Maintenance and paperwork

In order to maintain an LLC's good standing, some states require annual reports. There may be fees (or depending upon the state), reports and detailed paperwork. In order to avoid personal liability due to pass-through taxation, owners and members must maintain separate financial records.

Flexibility in Member Turnover

An LLC can be a solid and low-risk choice for business formation. However, it can also present a delicate balance. The LLC may need to be re-filed if the ownership structure or membership is changed. If a member leaves or joins an LLC, the LLC could be required to dissolve and reform.

This change will most likely require amendments to operating agreements and articles of organisation, filing Articles of Amendment to your state registration agency and amending paperwork submissions to IRS. If there were to be a change of members in your LLC, you might first consult an attorney in order to fully understand the implications in your area and unique circumstances.

Limited Investment Options

There are many financing options available to LLCs, including general equity and debt capital.

Equity Financing Most equity funding for LLCs is from injection capital provided by members. LLCs can raise equity capital by new members either as a fee for admission or as part of intermittent contributions in return for a share in company.

Debt Finance Many LLCs are funded initially or continuously by loans. This is a form of debt financing. These loans can be in the form personal loans or informal loans as well as bank loans, lines credit or grants.

Crowdfunding and Fundraising - An LLC may also use private fundraising activities, peer fundraising and online crowdfunding sites to help fund the startup or scaling up.

Outside Investors (Angel or Private) Because LLCs cannot issue shares like corporations, the only way you can invest in an LLC's stock is to become a contributor member and coowner. Outside investors view LLCs as more risky investments that a corporation. While more members may result in more capital injection for them, it could also lead to a smaller profit pool.

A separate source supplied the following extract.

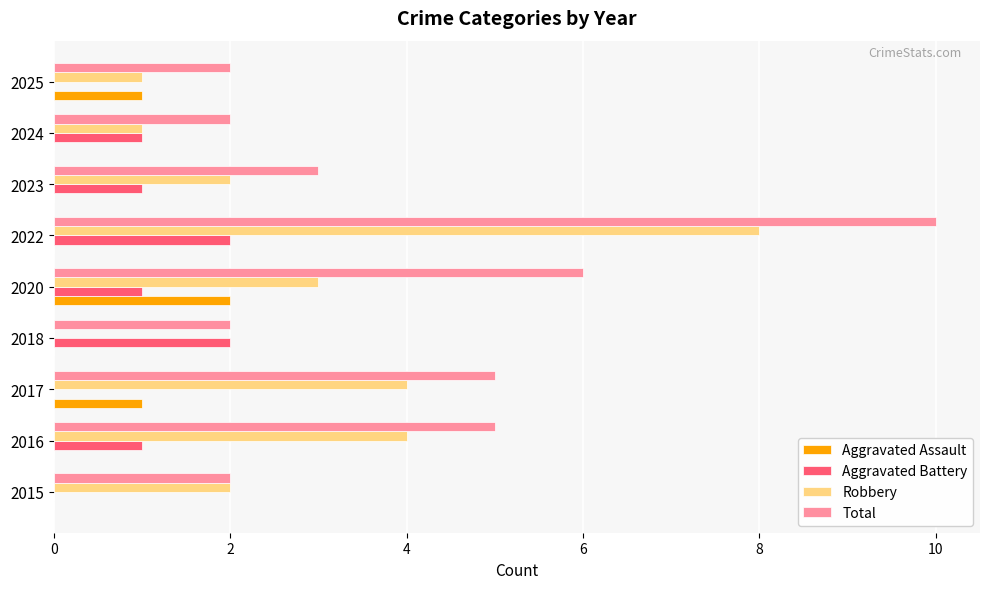

Is it true that Aggravated Battery equals 1 at 2016?

True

Misaligned Taxes and Misaligned Burden

Even though pass-through taxation is preferred, there are additional taxes that you should consider when forming an LLC. The following are some of these:

  • Self-Employment Taxes
  • Franchise taxes (where applicable).
  • K1 forms are for individuals to report share of ownership or tax liability.
  • Employment taxes
  • Personal and corporate taxes
  • Excise Taxes

Owners and members don't take salary but instead draw on profits as a form of profit-sharing, as explained in easy cash distribution. Members are taxed on the profits they receive, regardless of whether payments have been made to them.

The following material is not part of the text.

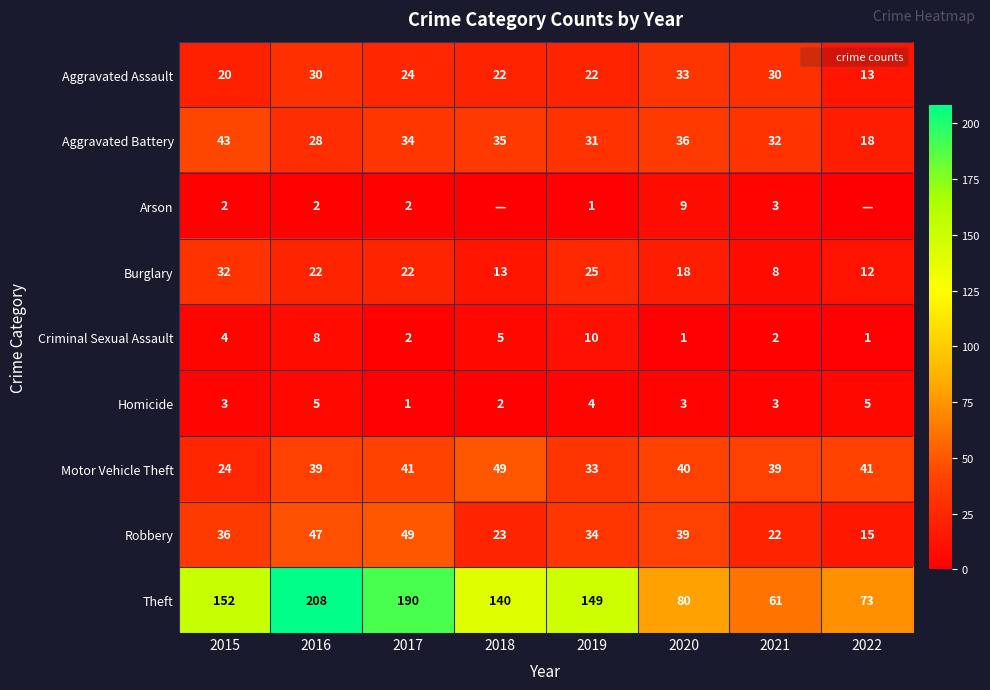

Between 2019 and 2017, which is larger?

2017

Guaranteed payments are the exception to this rule. These payments are made to LLC members for capital use or services rendered. This ensures that LLC members are financially stable and fairly compensated, regardless of whether or not the LLC is profitable. These payments are not proportional to the ownership shares of the corresponding members. This can cause a skew in their income according the IRS, which may lead to a disproportionate (too low or too high) taxation.

Bottom line

The cons of setting up an LLC would outweigh the benefits. It wouldn't be the most popular business filing type in the United States. Recent years have seen an increase in LLC business filings to almost 2.7 million in the US. This is more than any other entity type for the 16th consecutive season. Consider your circumstances when evaluating different business structures. To determine the best business structure for you, consider your risks and liabilities, as well as your member structure and taxation. You can also consider other business structures such as sole proprietorship, partnership and corporation.